The call might be worth more than the fine, as the employer of one offender told the New Zealand Herald, but that is the wrong equation. Is any call worth the risk of death or injury? Telephones are distracting, the mind concentrates on one ear and other senses are dulled, especially sight.
Phones are also demanding. An incoming call is one of the hardest things to ignore. It is high time all phones were compatible with hands-free kits in cars but, in the meantime, higher fines may be needed to discourage drivers from picking up.
The Automobile Association is pressing for safety improvements in vehicles, including alcohol detectors that lock the ignition when a would-be driver has been drinking. It also wants a safety rating displayed by vehicle.

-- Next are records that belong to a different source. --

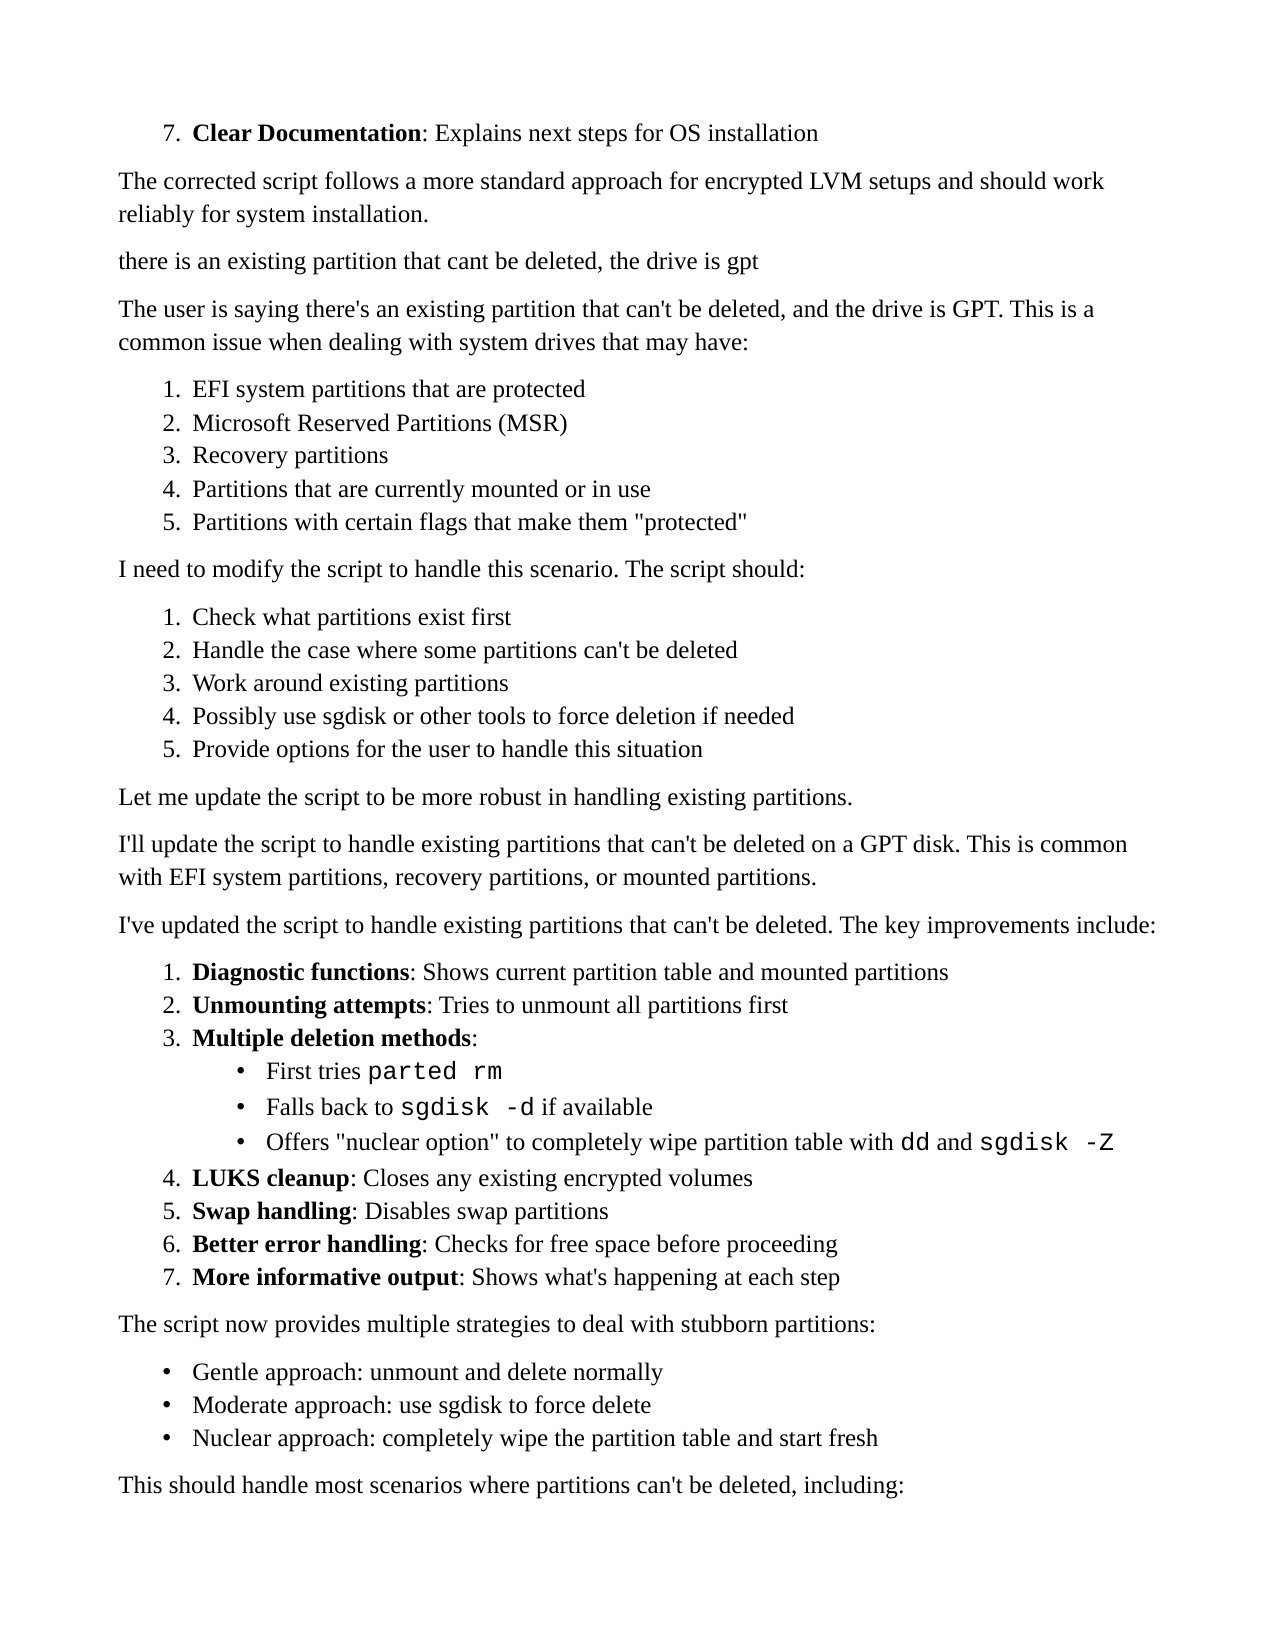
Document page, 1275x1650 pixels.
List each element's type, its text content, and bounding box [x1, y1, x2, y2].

list Recovery partitions [162, 441, 1157, 469]
list Work around existing partitions [162, 668, 1157, 697]
list Falls back to sgdisk -d if available [236, 1092, 1157, 1123]
list Partitions with certain flags that make them "protected" [162, 507, 1157, 535]
text The corrected script follows a more standard approach for encrypted LVM setups and should work reliably for system installation. [118, 166, 1157, 227]
list Offers "nuclear option" to completely wipe partition table with dd and sgdisk -Z [236, 1127, 1157, 1158]
list Swap handling: Disables swap partitions [162, 1196, 1157, 1224]
list Diagnostic functions: Shows current partition table and mounted partitions [162, 957, 1157, 986]
text there is an existing partition that cant be deleted, the drive is gpt [118, 246, 1157, 275]
list Check what partitions exist first [162, 602, 1157, 631]
list Moderate approach: use sgdisk to force delete [162, 1390, 1157, 1419]
text Let me update the script to be more robust in handling existing partitions. [118, 782, 1157, 810]
text I need to modify the script to handle this scenario. The script should: [118, 554, 1157, 583]
list Partitions that are currently mounted or in use [162, 474, 1157, 502]
text This should handle most scenarios where partitions can't be deleted, including: [118, 1471, 1157, 1499]
list Microsoft Reserved Partitions (MSR) [162, 408, 1157, 436]
list More informative output: Shows what's happening at each step [162, 1262, 1157, 1291]
list Nuclear approach: completely wipe the partition table and start fresh [162, 1423, 1157, 1452]
list EFI system partitions that are protected [162, 374, 1157, 403]
list First tries parted rm [236, 1056, 1157, 1087]
list Clear Documentation: Explains next steps for OS installation [162, 118, 1157, 147]
text I'll update the script to handle existing partitions that can't be deleted on a GPT disk. This is common with EFI system partitions, recovery partitions, or mounted partitions. [118, 829, 1157, 891]
list Multiple deletion methods: [162, 1023, 1157, 1052]
list Unmounting attempts: Tries to unmount all partitions first [162, 990, 1157, 1019]
list Provide options for the user to handle this situation [162, 734, 1157, 763]
text I've updated the script to handle existing partitions that can't be deleted. The key improvements include: [118, 910, 1157, 938]
list Handle the case where some partitions can't be deleted [162, 635, 1157, 664]
text The script now provides multiple strategies to deal with stubborn partitions: [118, 1309, 1157, 1338]
list Possibly use sgdisk or other tools to force deletion if needed [162, 701, 1157, 730]
list Gentle approach: unmount and delete normally [162, 1357, 1157, 1386]
text The user is saying there's an existing partition that can't be deleted, and the drive is GPT. This is a common issue when dealing with system drives that may have: [118, 294, 1157, 356]
list LUKS cleanup: Closes any existing encrypted volumes [162, 1163, 1157, 1191]
list Better error handling: Checks for free space before proceeding [162, 1229, 1157, 1257]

Road improvements are also on the AA's checklist for its Decade of Action on Road Safety, now in its fourth year. It wants median barriers or safety treatment for another 200km of danger spots.
The condition of roads and cars contribute to the toll but human error and carelessness are the causes everyone can do something about. Attitudes to driving and road safety are heavily influenced by others. The law and the police can do only so much, patrols cannot be everywhere. The culture we create by sharing safe values in conversation is as powerful as any law.
The toll last year was 254 killed and 12,000 injured on roads. The AA's aim is a death toll under 200 by 2020. It should not be hard. It means practising precautions as obvious as buckle the baby in.